§ TEXT UNDER STUDY:
=== Begin Enclosure ===
Question

BAD, BCE,ACF are straight lines. it is given that BA=BC,AD=AF,EB=ED.if angle BAC=z°,find the value z ​

Answer 1

Given, BAD, BCE, ACF and DEF are straight lines and BA = BC, AD = AF, EB = ED. angle BAC = z°

Let angle ABC = y° and BED = x°

In ∆ABC,

angle BAC = angle BCA = z° (given)

By angle sum property, we get

angle (BAC + BCA + ABC) = 180°

or, 2z° + y° = 180° ___ eq.(i)

In ∆BED,

EB = ED (given)

angle EBD = angle EDB = y°

angle FAD = 180° - z° ___ eq.(ii)

(Since BAD is a straight line)
=== End Enclosure ===
§ EXERCISE 1:
Reproduce, word for word, the stretch of the angle-problem thread from "By angle sum" through "z° ___ eq.(ii)".
§ EXERCISE 2:
Write the next part of the worked solution for angle z, starting after its last line.

§ SUPPLIED MATERIAL:
=== Begin Enclosure ===
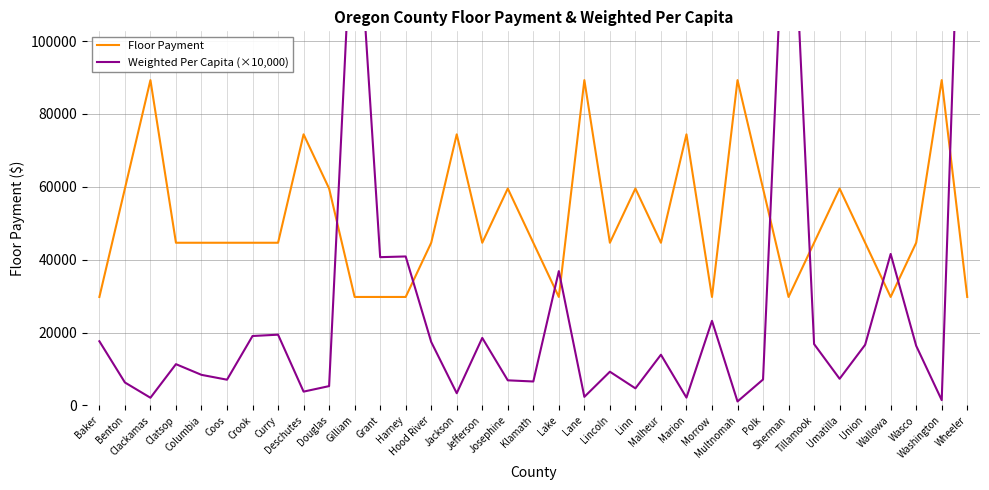

What position from the left is Crook?

7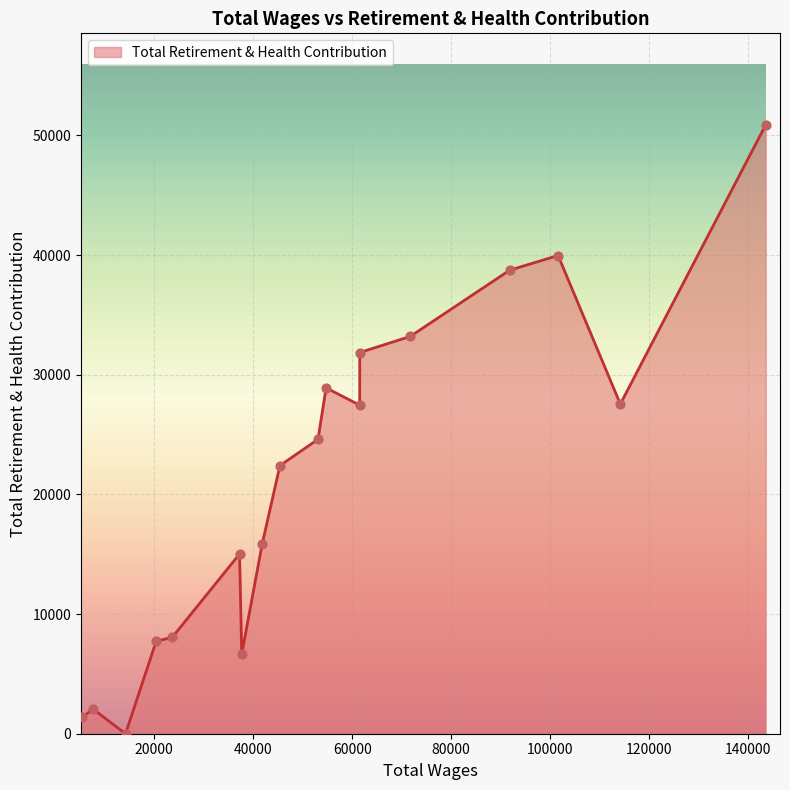

What is the difference between the maximum and minimum values?

50899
=== End Enclosure ===
§ ANSWER SPACE 1:
By angle sum property, we get

angle (BAC + BCA + ABC) = 180°

or, 2z° + y° = 180° ___ eq.(i)

In ∆BED,

EB = ED (given)

angle EBD = angle EDB = y°

angle FAD = 180° - z° ___ eq.(ii)

§ ANSWER SPACE 2:
In ∆ADF,

angle ADF = y° = angle DFA (given)

By angle sum property, we get

angle(ADF + DFA + FAD) = 180°

or, 2y° + 180° - z° = 180°

or, 2y° - z° = 0° ___ eq.(iii)

From eq.(i) and eq.(iii), we get

y° = 36°

In ∆BED,

angle BED = 180° - angle EBD - angle EDB

or, x = 180° - 2y°

or, x = 180° - 2(36°)

or, x = 108°

Answer:

Therefore, the value of x is 108°.